Tarpon Springs 'Postcard Lady' Fights to Save Home
You may be familiar with this local woman who sells postcards around town. What you may not know is that she's waging the fight of her life just to get by.
Even while faced with the heart-wrenching reality of potentially losing her home, Anne Cobb still sports a smile wherever she goes — along with her bundle of homemade postcards that have become her sole source of survival.
The 51-year-old Tarpon Springs resident known as the Postcard Lady says that when the going gets tough, she quotes her favorite saying in her head: "make do 'til you get through."
Her head is part of the problem.
As a chronic migraine patient, Cobb is unable to hold down a job. She says that the painful fits can put her out of commission for days at a time with no warning.
Even with the unfavorable condition, Cobb manages to crack a joke.
"I tell everyone I'm a vampire because everything has to be pitch dark when it happens," Cobb said with a chuckle.
She applied for disability, but the process is a long and grueling one that leaves her with no choice but to do what she can, when she can in an attempt to save her house.
One Setback After Another
Loss is something that Cobb learned to deal with early on in life. Her father passed away when she was just 9 years old, and when she was laid off from her job at a Madeira Beach mortgage brokerage firm in 2010, her bright spirit dimmed.
"I'm a very strong person, but the last few years have been mentally very hard," Cobb admitted.
Before the job on Madeira Beach, Cobb was a certified nursing assistant at Helen Ellis Memorial Hospital, which is now Florida Hospital North Pinellas. She was on duty one night when she lunged to catch a patient who was falling out of bed.
The sudden movement caused an unusual popping sound and a crippling surge of pain.

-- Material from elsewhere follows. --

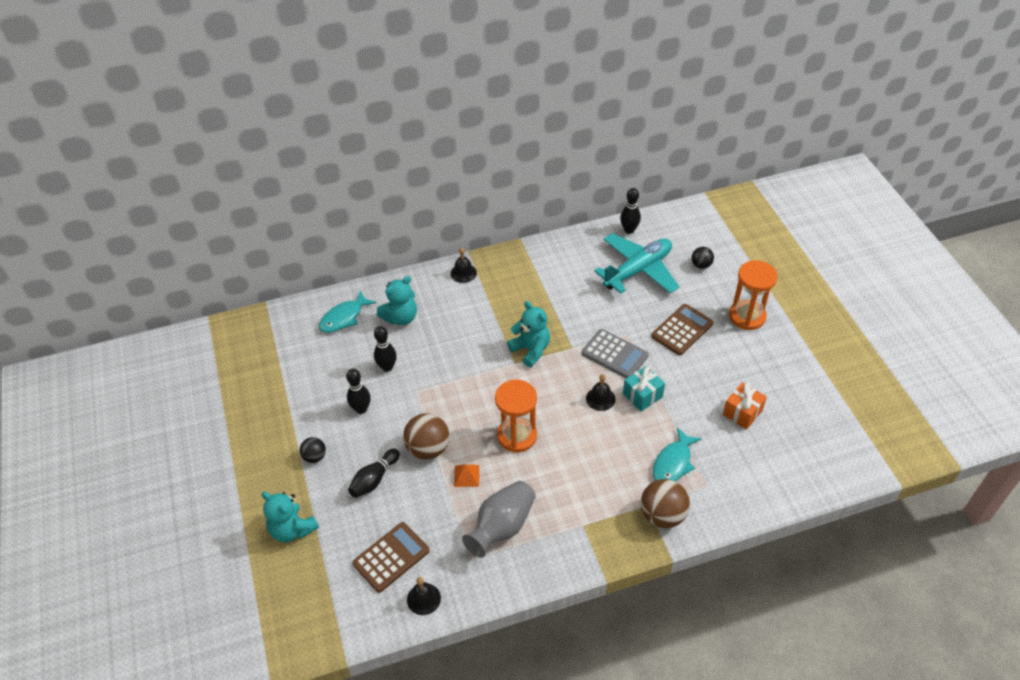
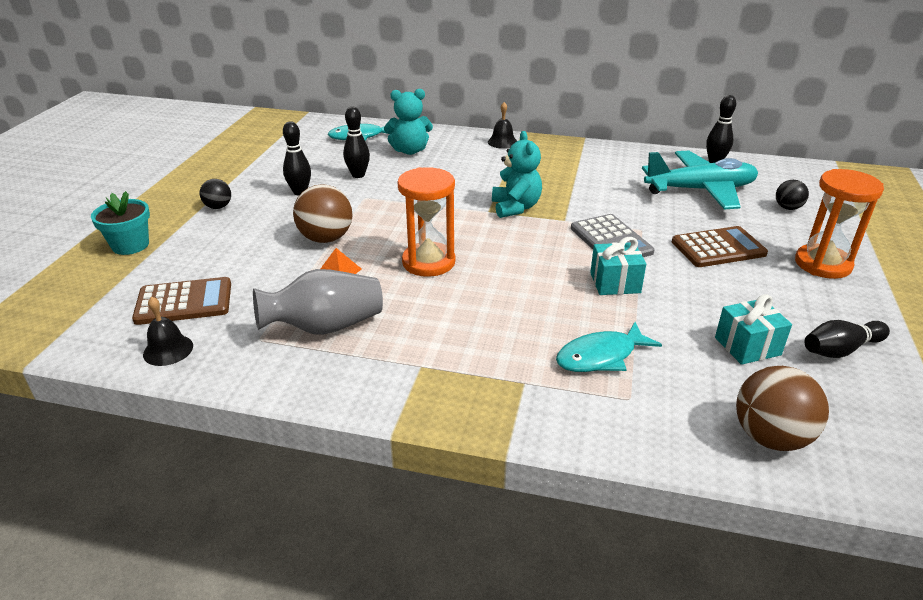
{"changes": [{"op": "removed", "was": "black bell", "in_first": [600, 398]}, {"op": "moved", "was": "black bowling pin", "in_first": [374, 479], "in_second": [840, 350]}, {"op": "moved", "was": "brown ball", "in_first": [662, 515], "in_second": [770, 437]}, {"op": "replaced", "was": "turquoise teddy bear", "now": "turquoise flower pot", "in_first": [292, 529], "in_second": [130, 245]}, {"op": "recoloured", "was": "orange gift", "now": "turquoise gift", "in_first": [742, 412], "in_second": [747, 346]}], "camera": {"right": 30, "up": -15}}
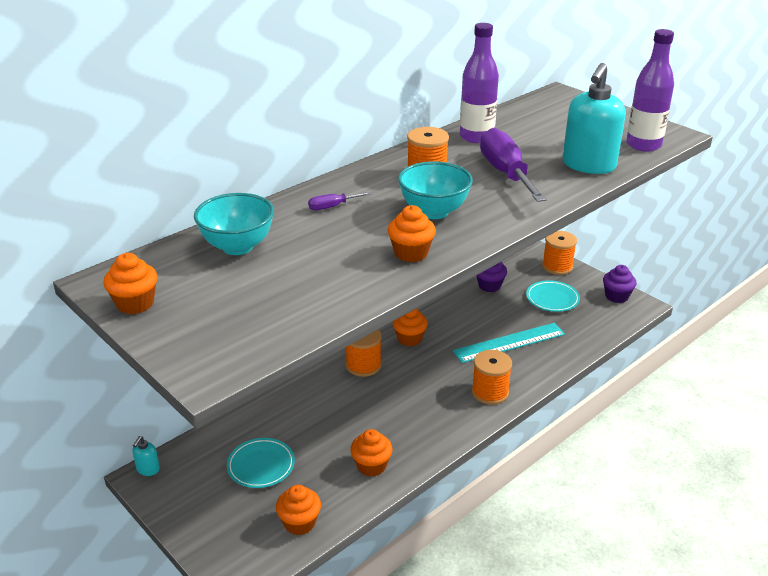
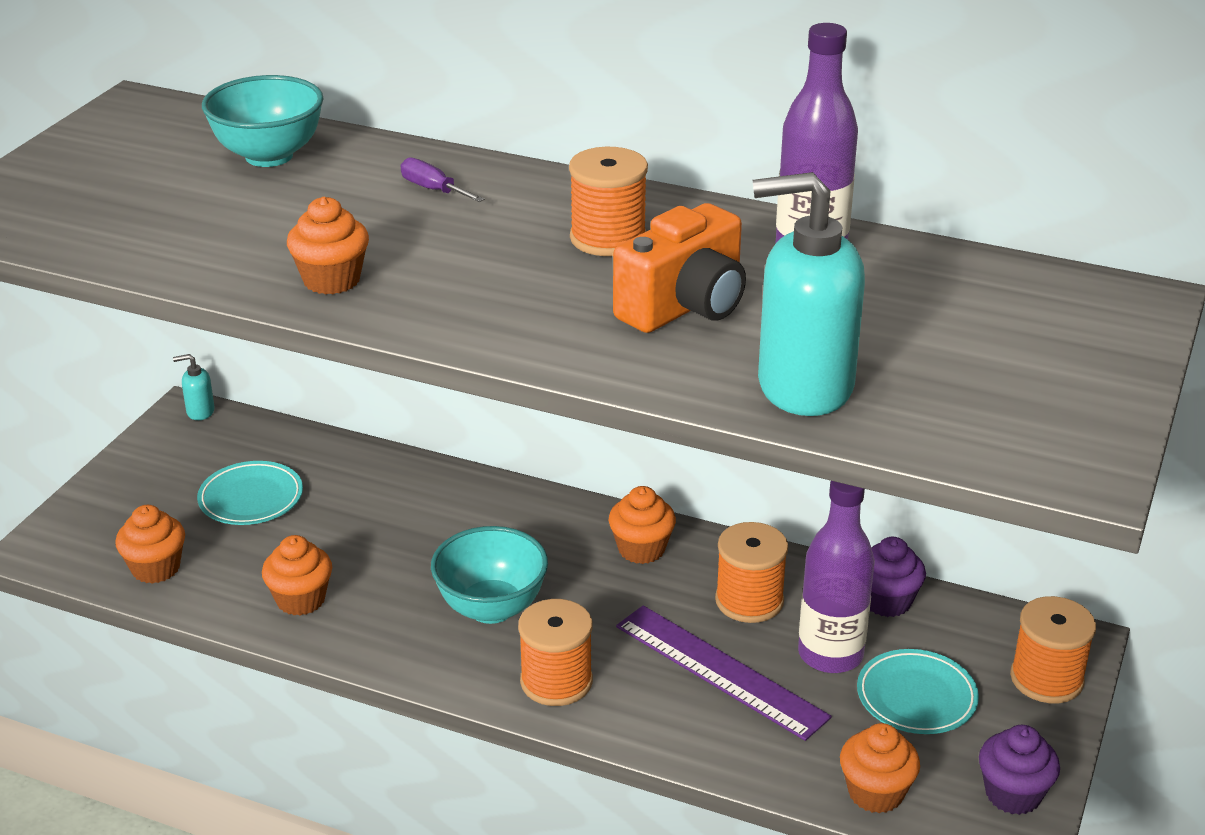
{"changes": [{"op": "moved", "was": "orange cupcake", "in_first": [135, 303], "in_second": [875, 793]}, {"op": "moved", "was": "orange spool", "in_first": [363, 365], "in_second": [749, 601]}, {"op": "moved", "was": "turquoise bowl", "in_first": [434, 212], "in_second": [491, 608]}, {"op": "moved", "was": "purple bottle", "in_first": [643, 145], "in_second": [830, 655]}, {"op": "replaced", "was": "purple screwdriver", "now": "orange camera", "in_first": [505, 173], "in_second": [685, 307]}, {"op": "recoloured", "was": "turquoise ruler", "now": "purple ruler", "in_first": [509, 343], "in_second": [720, 671]}], "camera": {"right": 65, "up": 0}}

Cobb had completely torn her Achilles' tendon.
There were no surgeries, and after a small stint of physical therapy, Cobb was no longer able to meet the demands of the position. After more than a decade, the career she loved was over.
It was back to the drawing board.
Tapping Into Her Creative Side
Creativity was a natural gift for Cobb, but she had never considered using it to get by.
One Christmas in the mid-'80s when times were tough, she constructed a fireplace and a Christmas tree out of paper bags, scrap paper and tinsel. A box of used books she picked up from the library were nestled beneath the tree with a note to her two sons, then 6 and 8, that read, "To: Raph and Lou, From: Santa — Don't let Mom see."
There was no better time for Cobb to explore her creative side again than in 2010 when her back was against the wall, as her house fell further from her financial grasp.
With a small point-and-shoot camera, Cobb started taking photos all over Tarpon Springs. She turned the photos into postcards that she sold around town, usually for $1 a piece unless a business bought a bulk amount at a negotiable price.
Eventually, Cobb expanded and began to find solid business in Dunedin and along the Pinellas beaches.
Tarpon Springs, however, has been less supportive, according to Cobb.
"The thing that really gets me is that I'm here in Tarpon and I have people from Dunedin and Oldsmar buying my postcards," Cobb explained. "But Tarpon, they want to pay me two cents a card."
Cobb says that most of her business in Tarpon comes from the beaches, where tourists and snowbirds are looking to take a piece of the town home with them.
Over the past two years, Cobb has managed to hang on to her beloved home on Locust Street in Tarpon Springs, but she says that time is running out.
Cobb estimates she would have to sell about 60,000 postcards to find solid financial ground as far as her home is concerned.
She has tried other avenues like writing a letter to President Barack Obama; with a stroke of luck, Cobb found a crumpled up lottery ticket in a parking lot that cashed in for $2,500.
But staying true to her motto is key as Cobb makes do until she gets through.
For her, it isn't about saving the house. It's about preserving a home — the place she calls a "safe haven" for her friends and family.
Family like her daughter-in-law Jessica Good, who views Cobb as a Mother Theresa-type with superhero tendencies.
"She is a very strong woman and she is very determined," said Good.
'You Have to Have Faith'
Good, 21, knows first hand about Cobb's efforts to save her home. She will sometimes partner with Cobb on her beach visits to sell postcards.
And what touched Good about Cobb was her openness and willingness to help during her own times of struggle.
"She always wanted her kids and grandkids and anybody else that's around to have a place to come back to," Good said.
Cobb has furthered her postcard expertise and now offers a customization option for paying customers. She will sit down and create sketch of a postcard with the business owner and then replicate it with her camera and a computer before printing it.
No journey is too far, within reason of course. Cobb says that she is willing to drive as far south as Pass-A-Grille beach if it means the possible sale of more postcards.
As the holidays approach, Cobb says that it will take more than selling some postcards to save her home. But she believes that anything is possible.
"It's only impossible if you stop trying," Cobb said. "You have to have faith, and you have to believe in miracles."